Barth yielded to modernity’s most pernicious idea, which took aim not at belief in the supernatural but at our rational capacity for knowledge of it. ... And his bargain with Kant—turning the limits of reason into an opening for revelation—could only corrode the foundations of Christian faith.

By rejecting the speculative power of the intellect, Barth was drawn into making two mistakes. First, he turned his back on the metaphysics of classical theology, rendering almost unintelligible the conceptual idiom of the doctors and creeds of the Church. Barth did not hide this, and he worked hard to square his dogmatics with Christian tradition, replacing appeals to nature and causality with appeals to history and narrative, but the result was that he could not properly and consistently distinguish God’s nature from his actions in the history of salvation.

Barth’s second and deeper mistake was to sever the mind’s speculative relation to God. He dissolved the classical synthesis of faith and reason, collapsing all theological understanding into an exercise of faith. Unable to appeal to truth besides Jesus Christ, Barth was powerless to explain how truth could be known and communicated without supernatural assistance. He was even pressed to invoke divine revelation as proof of the existence of the external world, a sign something had gone very wrong.
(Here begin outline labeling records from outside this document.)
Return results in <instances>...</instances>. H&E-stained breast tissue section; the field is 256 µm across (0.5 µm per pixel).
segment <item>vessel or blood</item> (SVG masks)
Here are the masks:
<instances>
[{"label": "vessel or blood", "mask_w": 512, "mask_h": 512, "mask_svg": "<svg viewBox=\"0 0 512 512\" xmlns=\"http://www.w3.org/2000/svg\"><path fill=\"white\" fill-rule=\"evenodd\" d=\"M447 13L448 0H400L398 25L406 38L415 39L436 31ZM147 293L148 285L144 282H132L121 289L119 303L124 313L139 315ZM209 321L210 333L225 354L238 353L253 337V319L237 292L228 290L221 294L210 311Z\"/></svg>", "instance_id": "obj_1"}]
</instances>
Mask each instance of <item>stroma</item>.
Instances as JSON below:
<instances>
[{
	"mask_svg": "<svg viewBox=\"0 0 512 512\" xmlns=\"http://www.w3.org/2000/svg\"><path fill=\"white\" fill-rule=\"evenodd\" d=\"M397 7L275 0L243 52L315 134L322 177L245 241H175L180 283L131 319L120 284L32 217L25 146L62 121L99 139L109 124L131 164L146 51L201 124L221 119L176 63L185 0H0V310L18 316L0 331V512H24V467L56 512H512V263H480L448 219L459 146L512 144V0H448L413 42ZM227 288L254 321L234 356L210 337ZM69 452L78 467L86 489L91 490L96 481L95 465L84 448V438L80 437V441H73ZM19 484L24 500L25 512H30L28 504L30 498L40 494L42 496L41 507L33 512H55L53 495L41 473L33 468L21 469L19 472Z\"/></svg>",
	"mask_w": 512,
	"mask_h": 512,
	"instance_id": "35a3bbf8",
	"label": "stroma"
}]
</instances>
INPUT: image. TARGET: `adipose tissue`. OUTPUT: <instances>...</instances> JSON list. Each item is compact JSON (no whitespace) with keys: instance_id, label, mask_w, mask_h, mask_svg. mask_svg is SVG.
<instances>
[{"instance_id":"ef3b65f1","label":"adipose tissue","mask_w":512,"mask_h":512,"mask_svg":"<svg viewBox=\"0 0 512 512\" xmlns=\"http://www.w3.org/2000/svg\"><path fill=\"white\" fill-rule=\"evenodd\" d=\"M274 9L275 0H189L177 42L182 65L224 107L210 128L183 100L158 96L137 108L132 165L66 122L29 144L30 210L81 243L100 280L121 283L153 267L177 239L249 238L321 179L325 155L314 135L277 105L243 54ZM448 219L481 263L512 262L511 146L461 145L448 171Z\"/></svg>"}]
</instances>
His basic error is evident in his rejection of natural theology, which holds that careful observation of contingent beings can disclose the necessary being of God. ... The primary purpose of traditional natural theology was to show the indissoluble connection between the human intellect and a transcendent God who is Being itself.

Barth’s charge that some natural theologies compromised divine transcendence was true enough, but his indictment was indiscriminate. He did not appreciate that classical natural theology aimed at clarifying the proper reach and function of natural reason: that we can know with certainty that God exists but cannot understand his divine essence in itself. This teaches us both the nobility of reason (knowing that God is) and its radical insufficiency (not knowing what God is).

He simply could not allow that a genuinely philosophical understanding of God is demanded by the intellect’s desire to know.... For its part, classical theism maintained that Christian belief both presupposes and propels philosophical inquiry.... (Hence the First Vatican Council’s condemnation of those who denied that God can be known with certitude by the natural light of human reason.)

Why did Barth fail to see the theological necessity of metaphysical inquiry? His idée fixe—that God is wholly identical with his self-enactment in history—stood in the way. There can be no natural knowledge of God, after all, if God lives in and through his self-revelation. In passages wincingly difficult to read, he sometimes took to mocking natural theology and classical theism, suggesting that they bore witness to a demonic power rather than a God who lives in covenant relationship with humanity.

There is much of lasting importance in Barth. One can find contributions to Christology and trinitarian theology that surpass almost everything written in the twentieth century, as well as a meticulous cataloguing of the history of Protestant scholasticism. He never spawned vulgar popularizers, and to this day Barth scholarship has a well-deserved reputation for its exceptional quality and academic sobriety....

But we are living through the unraveling of the Christian metaphysic, which began with a rejection of classical theism, proceeded to abolish purpose from the material world, and is now eliminating the rational and moral nature of man. In order to recognize this metaphysical demolition for what it is—one can scarcely repair what one misunderstands—Christians are no more helped by Barth than by theological liberalism. Both collude with secular reason in denying our capacity to attain knowledge of the highest things. We will be immeasurably better served by recognizing, as John Paul II wrote in Fides et Ratio, that our “crisis of meaning” stems from failing to defend the ability of reason to know “the ultimate and overarching meaning of life.”